The Death of the Ball Turret Gunner
Where It All Goes Down
As we mentioned in our "Speaker" section, the gunner is speaking to us from beyond the grave. But most of the action he describes takes place in and around a WWII bomber. More specifically, in the bomber's, "belly."
This setting is crucial for the poem because it develops the birth imagery that the poem relies on. Without the turret/womb, without the setting, this poem would lose some of its punch. The poem relies on this birth imagery to show the futility of the state as nurturer or protector. The poem would lose the sense of the machine-womb birthing the soldier into death rather than life.
The setting is what creates the feeling of tension and conflict and confusion. It mirrors a place that is supposed to be all warm and nurturing, but the bomber version of Mommy is far from nurturing. A womb should be a warm, safe place that holds the anticipation of birth and life. But the turret/ womb is the opposite: cold, dangerous, and with only the anticipation of death.

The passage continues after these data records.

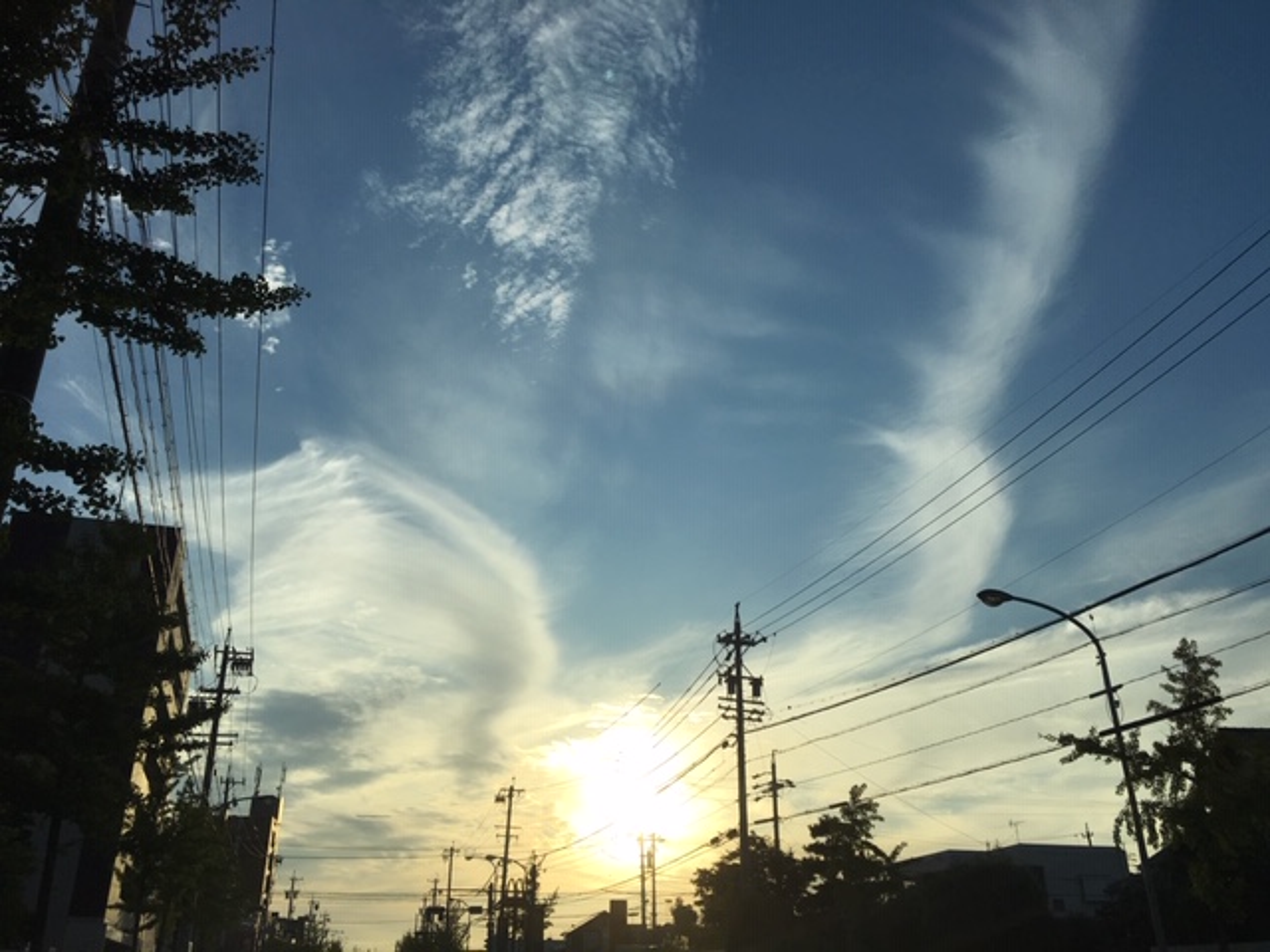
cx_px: 635
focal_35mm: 29
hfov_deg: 61.7
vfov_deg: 48.2
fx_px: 1064
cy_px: 476
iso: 25
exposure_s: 1/2331
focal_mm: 4.15
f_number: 2.2
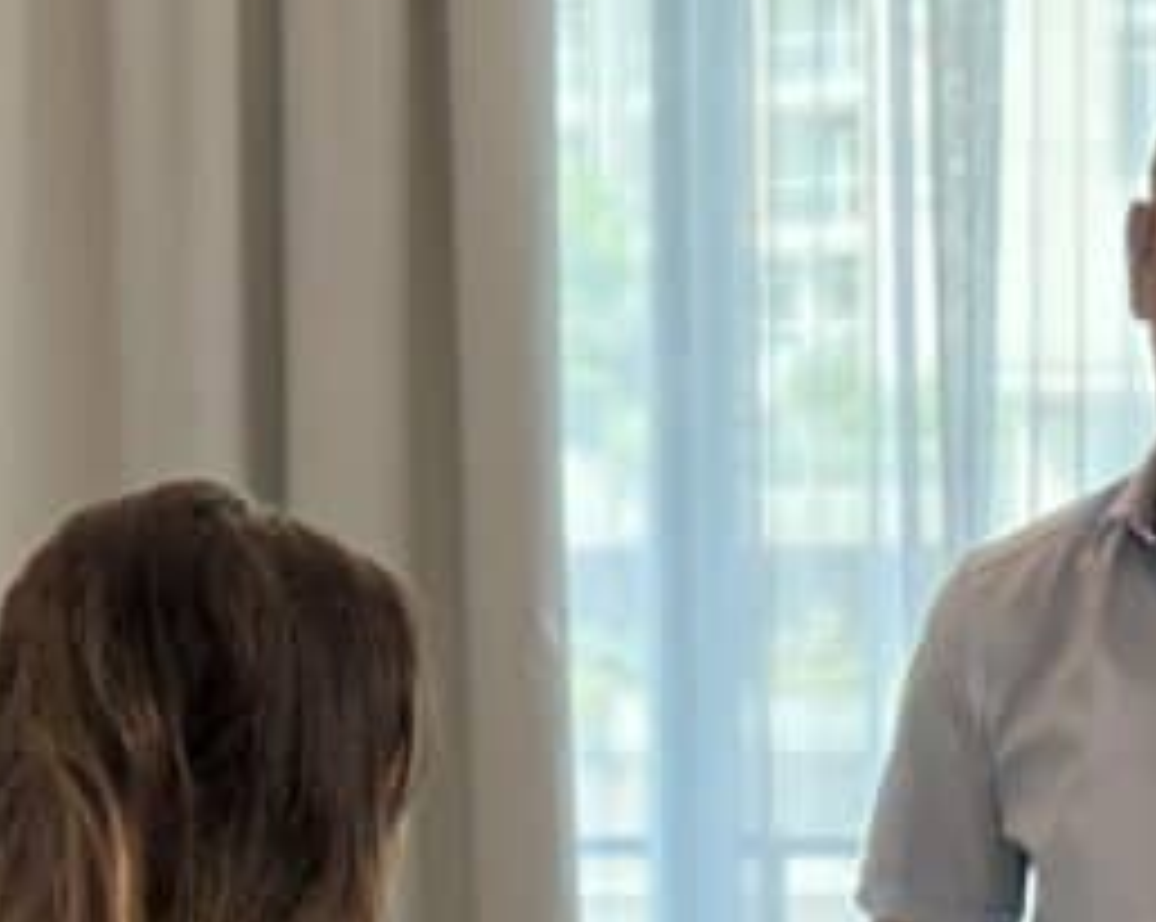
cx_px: 1273
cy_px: 787
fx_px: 6391
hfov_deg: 10.2
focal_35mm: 187
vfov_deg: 8.2
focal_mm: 6.76
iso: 100
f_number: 1.78
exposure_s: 1/236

Imagine the poem set in the cockpit, at the plane's head rather than in its belly. Different poem, right? The pilot, sitting in the cockpit, has some sense of control. He can change directions. He can order the crew to bail out. The gunner, though, is stuck in the turret. He has no control. Fighting and dying are pretty much all turret gunner has left.
Jarrell wants us to feel war at a very base, gut level. This poem is not cerebral. It's not about the causes of war or what can be done to find peace. It is about life and death and the brutality of war. The belly is where this poem has to happen.